One-Minute Book Reviews

December 15, 2006

Wendy Mogel’s The Blessing of a Skinned Knee: A Guide to Raising Children With Good Character

A wise and compassionate guide to raising children who have good character, not just good personalities or high “self-esteem”

The Blessing of a Skinned Knee: Using Jewish Teachings to Raise Self-Reliant Children. By Wendy Mogel. Penguin/Compass, 300 pp., $14, paperback.

By Janice Harayda

Are you a Jewish parent trying to solve the “December dilemma,” which Wendy Mogel describes as “resisting the allure of Christmas without building Hanukkah up into a high-stature holiday it was never meant to be”? Are you a parent of another faith who wishes your children would express more gratitude for what they have and fewer complaints about what they don’t have this month?

If so, you can walk into almost any bookstore and find good books about how to tone down the materialism of the season. Wendy Mogel deals instead with the broader issue that often lies behind the concerns about holiday excesses: How can you raise children who have their priorities straight? In The Blessing of a Skinned Knee, she gives wise and compassionate answers to the question: How can you help your children develop good character and not just good personalities or high “self-esteem”?
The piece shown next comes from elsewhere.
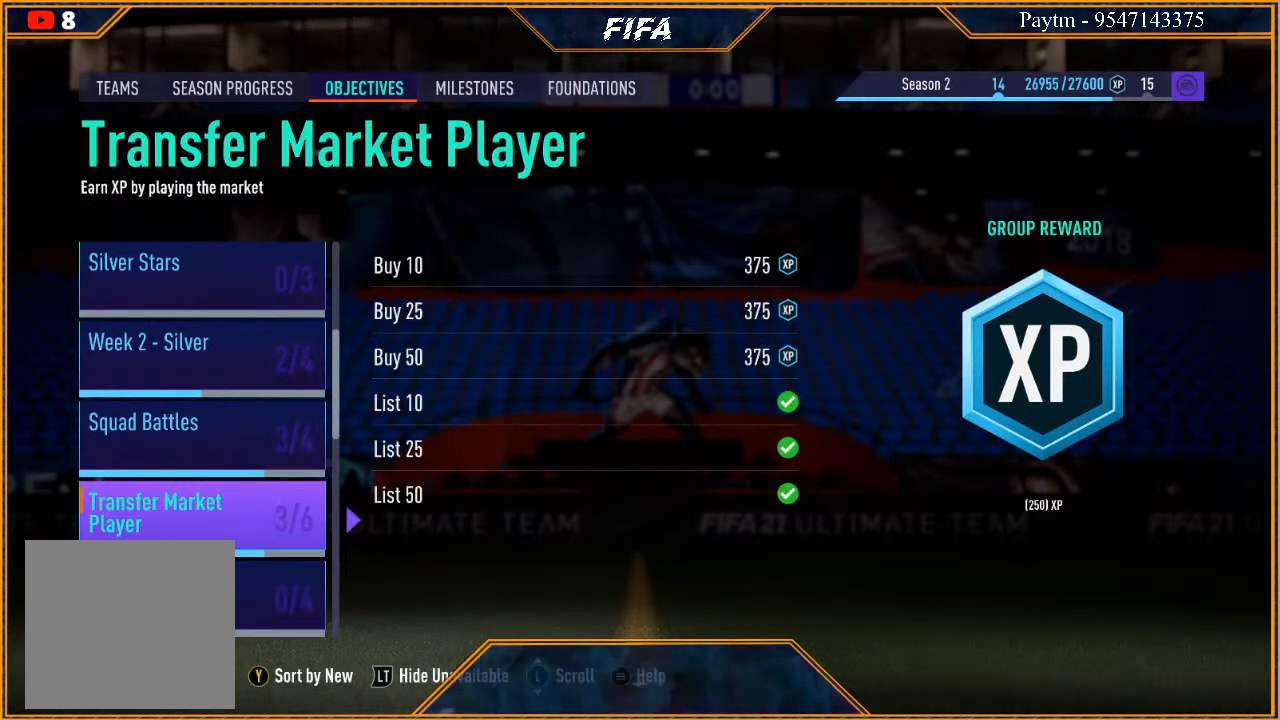
{"buttons": [], "left_stick": "center", "right_stick": "center", "events": []}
Mogel bases her responses on Jewish teachings and her work as a psychologist and leader of workships for parents, and her advice is so refreshing that her book has won deserved acclaim not just from Jewish leaders but from secular critics and publications such as the Episcopal Schools Review. Mogel rightly argues that many parents are so eager to avoid the mistakes of their own elders that they have given away the store: “In their eagerness to do right by their children, parents not only overindulge them materially, but also spoil them emotionally.” They prize their children’s feelings so highly that they fail to instill in them an adequate sense of gratitude and of their responsibilities to others, including their parents, teachers, and community.

How can parents undo the damage? Mogel offers a step-by-step guide in which she is unafraid to use words like “should.” She is rarely less direct than she is in a comment in her section on the importance of manners: “When taking food and eating it in the presence of a parent, friend, or sibling, your child should always make an automatic habit of offering either to share or to get some for the other person. ‘I’m getting myself a glass of orange juice. Would you like one too?’ ‘Would you like some of these chips?’” And if you think you couldn’t get your children to do this, this book may change your mind.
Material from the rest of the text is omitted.